---- Supplied text

An electronic device may include a display having an array of display pixels. The display pixels may be organic light-emitting diode display pixels. Each display pixel may have an organic light-emitting diode that emits light and a drive transistor that controls the application of current to the organic light-emitting diode. The drive transistor has an associated threshold voltage.

Each display pixel may have control transistors for threshold voltage compensation operations. During compensation operations, the control transistors are controlled so as to compensate the drive transistor for variations in the threshold voltage of the drive transistor. This ensures that the output of the light-emitting diode will be responsive to the size of the data signal loaded into the display pixel and independent of threshold voltage.

With one arrangement, each display pixel has five p-type transistor and two capacitors. One of the five p-type transistors serves as the drive transistor for the display pixel and may be compensated using the remaining four of the p-type transistors and the two capacitors. A first of the capacitors may be coupled between the drain and source of the drive transistor. A second of the capacitors may have a terminal coupled to the drain.

With another arrangement, each display pixel has six p-type transistors and a single capacitor. The six p-type transistors include a p-type drive transistor having a gate coupled to the capacitor.

BRIEF DESCRIPTION OF THE DRAWINGS

FIG. 1 is a diagram of an illustrative display such as an organic light-emitting diode display having an array of organic light-emitting diode display pixels in accordance with an embodiment.

FIG. 2 is a diagram of an illustrative organic light-emitting diode display pixel of the type that may be used in a display in accordance with an embodiment.

FIG. 3 is a timing diagram showing signals involved in operating the display pixel circuitry of FIG. 2 in accordance with an embodiment.

FIG. 4 is a diagram of another illustrative organic light-emitting diode display pixel of the type that may be used in a display in accordance with an embodiment.

FIG. 5 is a timing diagram showing signals involved in operating the display pixel circuitry of FIG. 4 in accordance with an embodiment.

DETAILED DESCRIPTION

A display in an electronic device may be provided with driver circuitry for displaying images on an array of display pixels. An illustrative display is shown in FIG. 1. As shown in FIG. 1, display 14 may have one or more layers such as substrate 24. Layers such as substrate 24 may be formed from planar rectangular layers of material such as planar glass layers. Display 14 may have an array of display pixels 22 for displaying images for a user. The array of display pixels 22 may be formed from rows and columns of display pixel structures on substrate 24. These structures may include thin-film transistors such as polysilicon thin-film transistors, semiconducting oxide thin-film transistors, etc. There may be any suitable number of rows and columns in the array of display pixels 22 (e.g., ten or more, one hundred or more, or one thousand or more).

--------
---- Supplied material

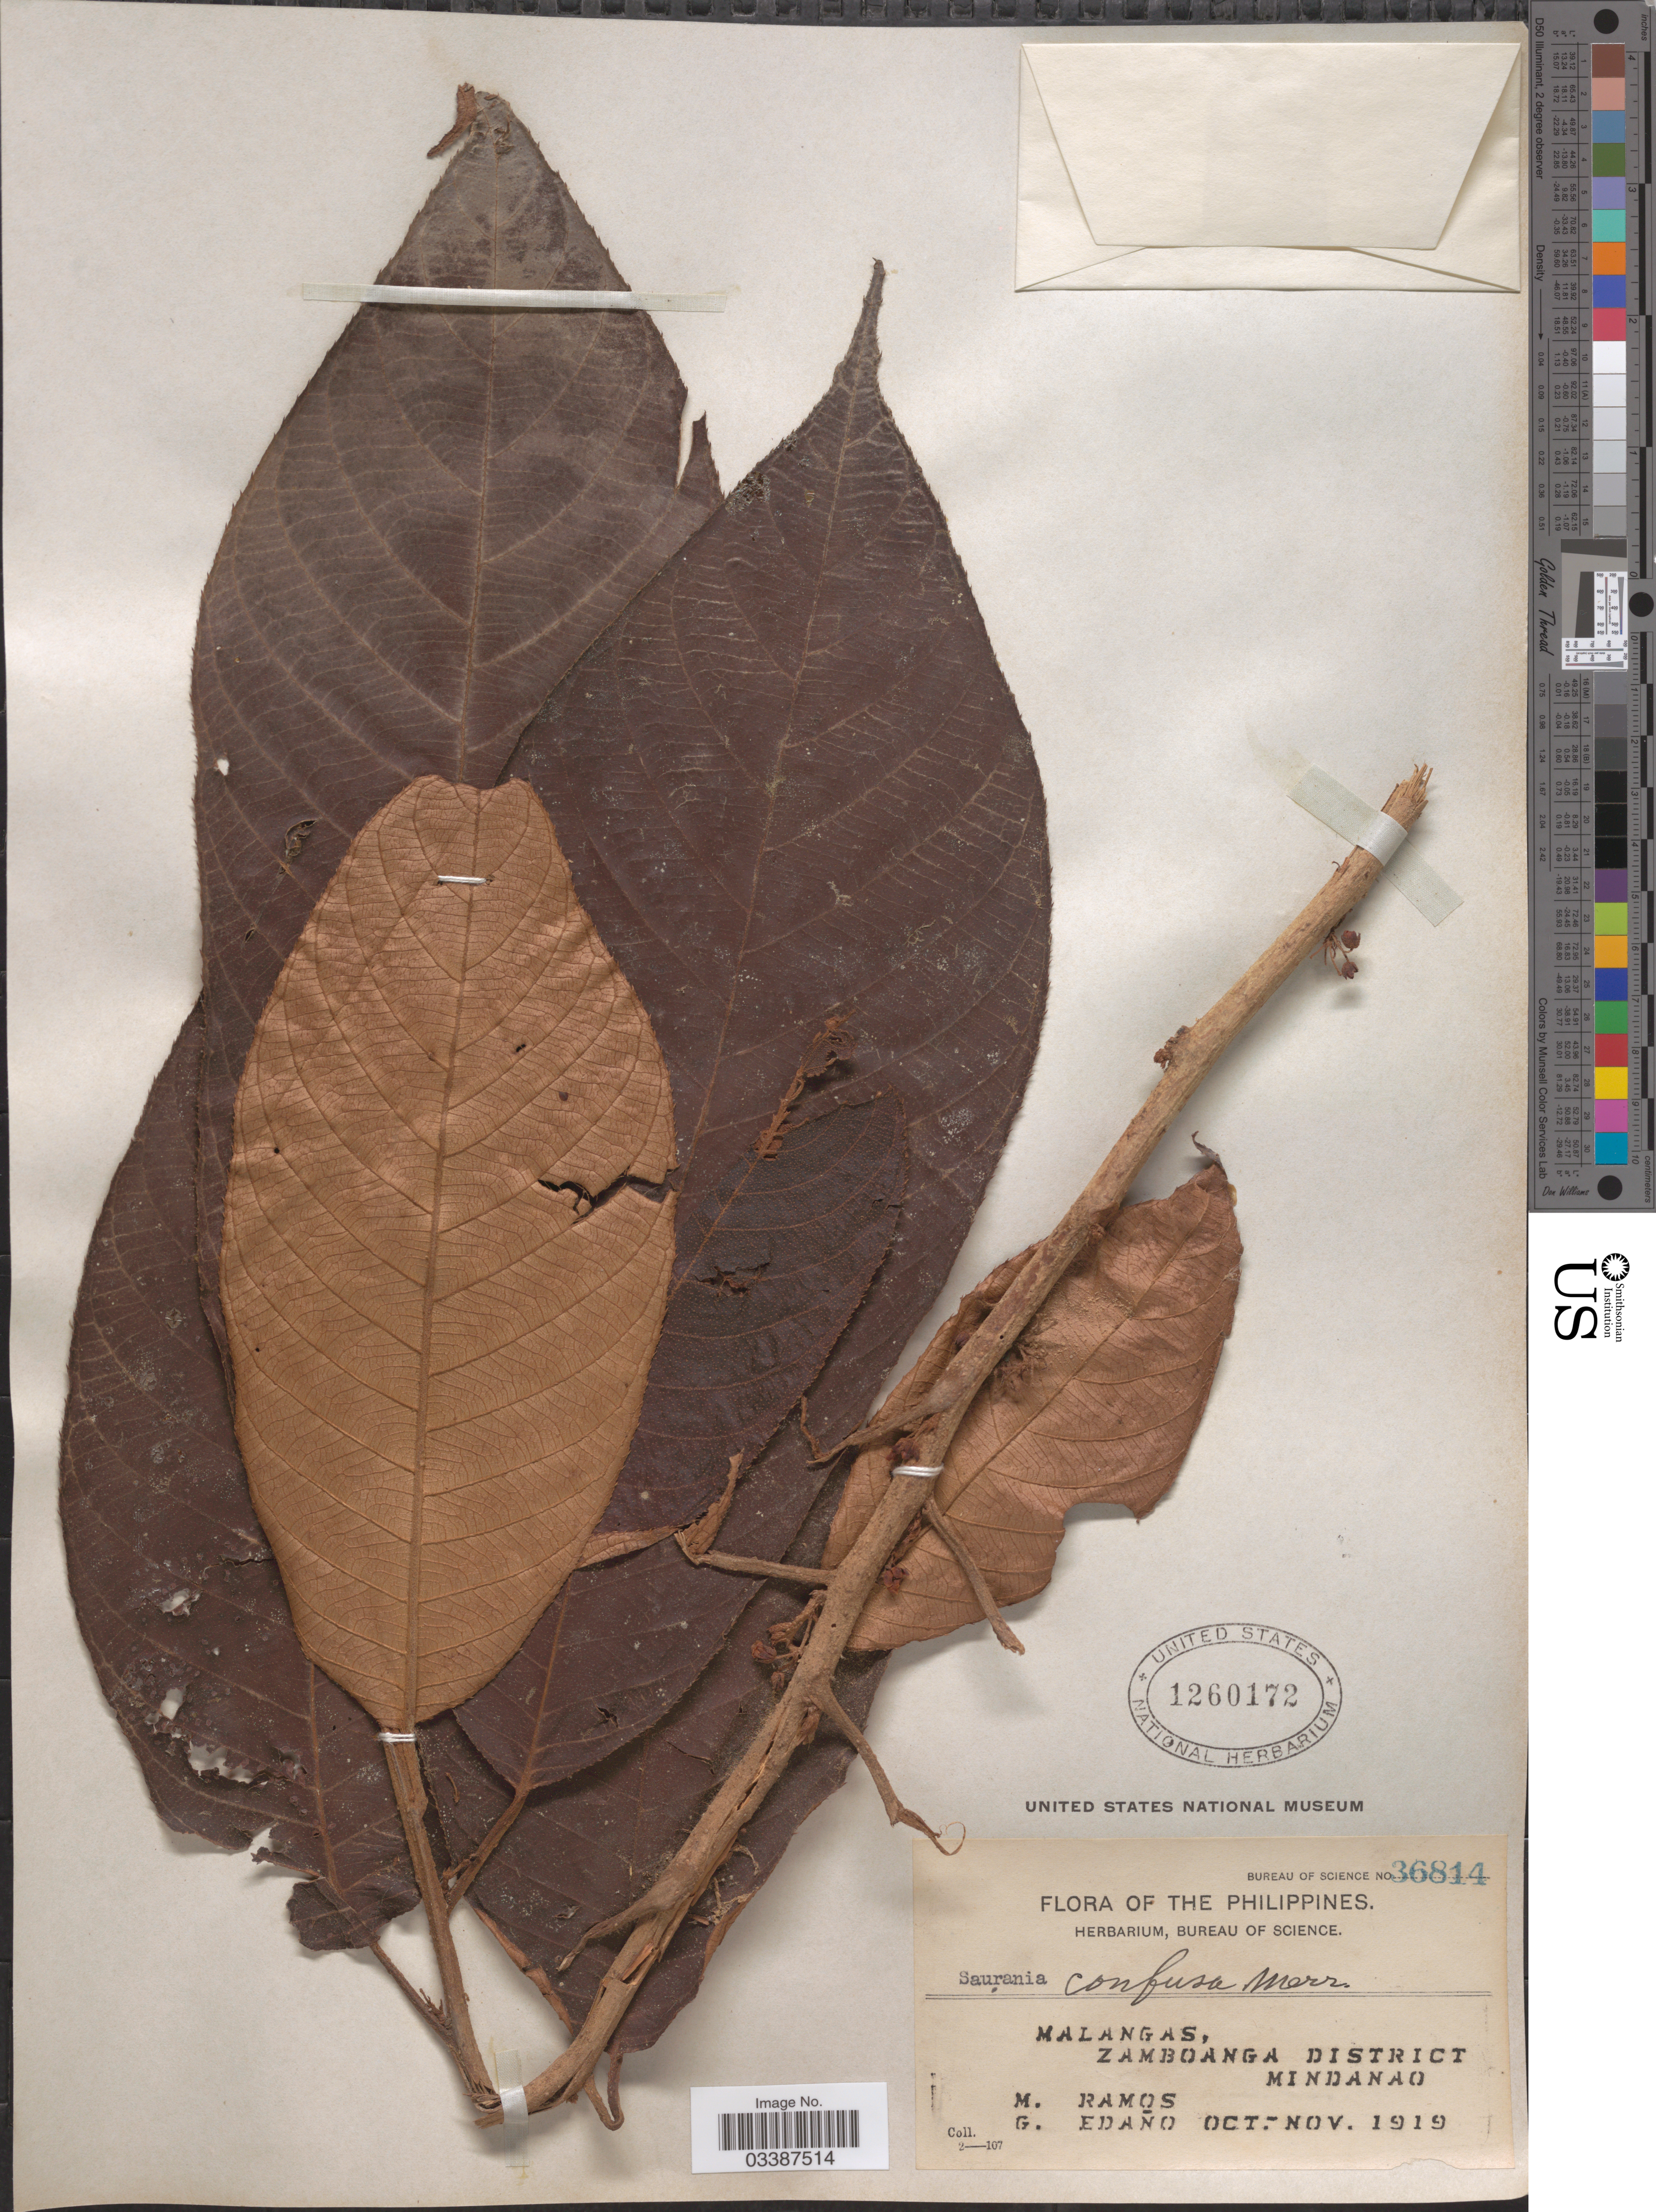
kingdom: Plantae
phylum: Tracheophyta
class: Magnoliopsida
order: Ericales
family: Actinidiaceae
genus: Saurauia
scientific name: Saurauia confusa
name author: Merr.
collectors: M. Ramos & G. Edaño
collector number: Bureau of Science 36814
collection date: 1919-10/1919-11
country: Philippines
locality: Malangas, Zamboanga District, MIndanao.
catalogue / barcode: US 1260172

--------
---- Supplied material

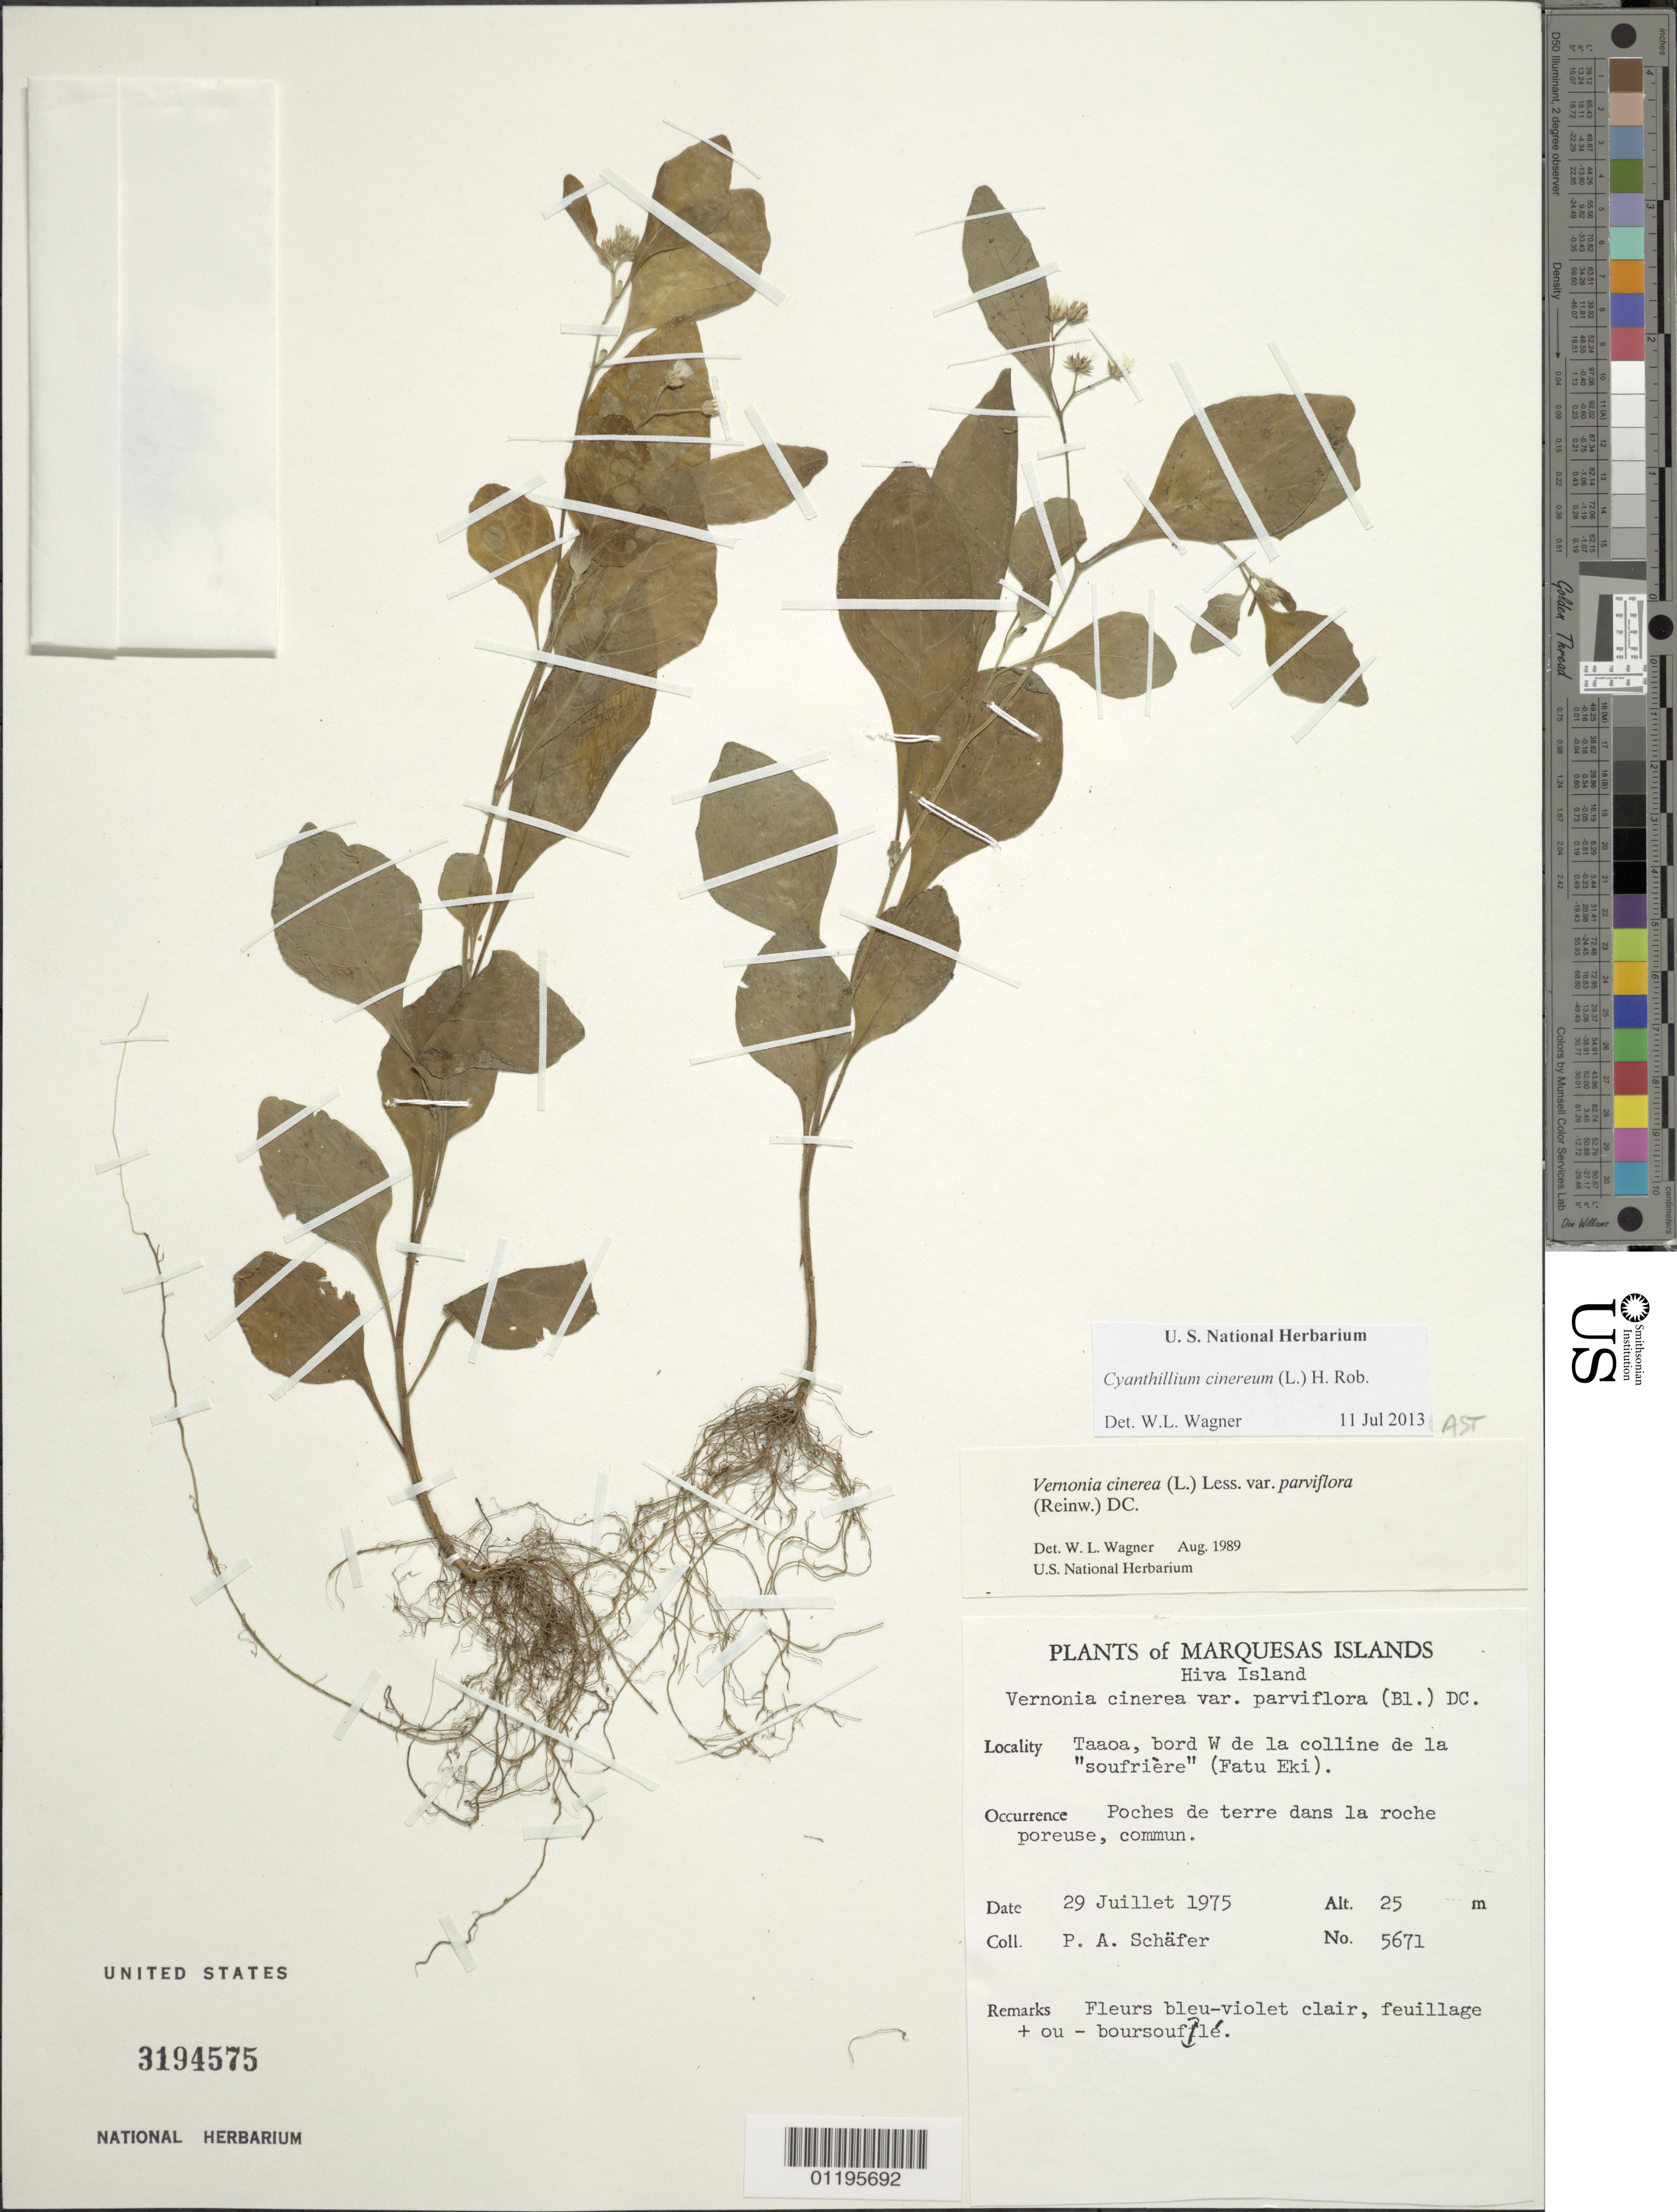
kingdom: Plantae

--------

### Short problem:
Pick up the passage above on organic light-emitting diode display pixels right after its last sentence and keep writing it.

### Task result:
Display driver circuitry such as display driver integrated circuit 16 may be coupled to conductive paths such as metal traces on substrate 24 using solder or conductive adhesive. Display driver integrated circuit 16 (sometimes referred to as a timing controller chip) may contain communications circuitry for communicating with system control circuitry over path 25. Path 25 may be formed from traces on a flexible printed circuit or other cable. The system control circuitry may be located on a main logic board in an electronic device such as a cellular telephone, computer, television, set-top box, media player, portable electronic device, or other electronic equipment in which display 14 is being used. During operation, the control circuitry may supply display driver integrated circuit 16 with information on images to be displayed on display 14. To display the images on display pixels 22, display driver integrated circuit 16 may supply clock signals and other control signals to display driver circuitry such as row driver circuitry 18 and column driver circuitry 20. Row driver circuitry 18 and/or column driver circuitry 20 may be formed from one or more integrated circuits and/or one or more thin-film transistor circuits on substrate 24.

Row driver circuitry 18 may be located on the left and right edges of display 14, on only a single edge of display 14, or elsewhere in display 14. During operation, row driver circuitry 18 may provide row control signals on horizontal lines 28 (sometimes referred to as row lines or scan lines). Row driver circuitry may sometimes be referred to as scan line driver circuitry.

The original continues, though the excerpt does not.